A major concern for Eco-carry bags Ltd. are paper bags and old cloth bags. Even though
they are costlier than recyclable plastic bags, irrespective, they are being welcomed
positively by the consumers.
Identify and explain that competition from paper bags and old cloth bags fall under which
category of Porter’s Five Forces Model for Competitive Analysis?
Question 8:
Baby Turtle is a children's clothing brand that has been created a new age demand for
washable diapers. The major benefit for the brand has been that not many companies have
shown interest in the product, thinking it is not viable, however, customers, majorly
working mothers are loving their product. The core material needed for production is
also used in many other water proofing products in various industries. Baby Turtle sources
this material from a renowned supplier at comparatively low prices. Which of the five
forces of competitive pressure would Baby Turtle experience due to above setup and what
are major factors that create such pressure for a product? Do you think Baby Shark has an
advantage in some way to fight off this pressure?
Question 9:
Domolo is a premium cycle and cycling equipments brand which targets high spending
customer with a liking for quality and brand name. Their cycles range from rupees
fifteen thousand to rupees one lac. The recent trend of fitness through cycling has created
humongous demand for cycles and peripherals like helmets, lights, braking systems,
fitness applications, etc. The customer base has grown 150% in the last three months.

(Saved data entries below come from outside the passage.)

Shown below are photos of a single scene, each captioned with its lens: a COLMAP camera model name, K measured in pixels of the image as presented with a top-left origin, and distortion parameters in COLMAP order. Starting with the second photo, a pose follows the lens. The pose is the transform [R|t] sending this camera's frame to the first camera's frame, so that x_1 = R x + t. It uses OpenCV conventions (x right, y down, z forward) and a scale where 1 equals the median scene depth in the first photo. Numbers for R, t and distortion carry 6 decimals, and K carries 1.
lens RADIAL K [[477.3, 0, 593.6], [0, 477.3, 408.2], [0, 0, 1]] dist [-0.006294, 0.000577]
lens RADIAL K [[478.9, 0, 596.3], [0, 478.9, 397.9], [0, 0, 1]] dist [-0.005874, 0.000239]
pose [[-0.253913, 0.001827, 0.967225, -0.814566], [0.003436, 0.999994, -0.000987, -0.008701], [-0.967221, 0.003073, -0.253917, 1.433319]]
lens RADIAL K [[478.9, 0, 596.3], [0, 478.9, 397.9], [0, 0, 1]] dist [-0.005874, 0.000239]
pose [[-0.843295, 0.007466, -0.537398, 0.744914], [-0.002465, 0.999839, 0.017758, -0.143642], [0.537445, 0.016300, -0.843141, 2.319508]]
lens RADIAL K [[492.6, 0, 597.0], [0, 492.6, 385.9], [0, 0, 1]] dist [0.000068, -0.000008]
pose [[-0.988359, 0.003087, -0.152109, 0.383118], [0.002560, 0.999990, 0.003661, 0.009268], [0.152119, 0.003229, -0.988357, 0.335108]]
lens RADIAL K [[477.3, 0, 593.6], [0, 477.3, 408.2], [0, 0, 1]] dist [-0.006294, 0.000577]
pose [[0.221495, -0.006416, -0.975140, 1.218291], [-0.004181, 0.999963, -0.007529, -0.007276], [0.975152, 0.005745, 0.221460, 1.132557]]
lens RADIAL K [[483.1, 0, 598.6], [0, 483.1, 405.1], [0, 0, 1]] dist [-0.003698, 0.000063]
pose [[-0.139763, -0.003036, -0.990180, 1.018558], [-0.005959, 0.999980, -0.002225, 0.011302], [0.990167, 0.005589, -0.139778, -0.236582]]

Mr. Vijay, who is an investor wants to tap in this industry and bring about cheaper options
to people who cannot spend so much. Which business level strategy would best suit for
Mr. Vijay’s idea and what are the major sub-strategies that can be implemented to
capture maximum market?
Question 10:
ABC Ltd. is a beverage manufacturing company. It chiefly manufactures soft drinks. The
products are priced on the lower side which has made the company a leader in the
business. Currently it is holding 35 percent market share. The R & D of company
developed a formula for manufacturing sugar free beverages. On successful trial and
approval by the competent authorities, company was granted to manufacture sugar free
beverages. This company is the pioneer to launch sugar free beverages which are sold at
a relatively higher price. This new product has been accepted widely by a class of
customers. These products have proved profitable for the company. Identify the strategy
employed by the company ABC Ltd. and mention what measures could be adopted by the
company to achieve the employed strategy.
Question 11:
Spacetek Pvt. Ltd. is an IT company. Although there is cut throat competition in the IT
sector, Spacetek deals with distinctive niche clients and is generating high efficiencies for
serving such niche market. Other rival firms are not attempting to specialize in the same
target market. Identify the strategy adopted by Spacetek Pvt. Ltd. and also explain
the advantages and disadvantages of that strategy.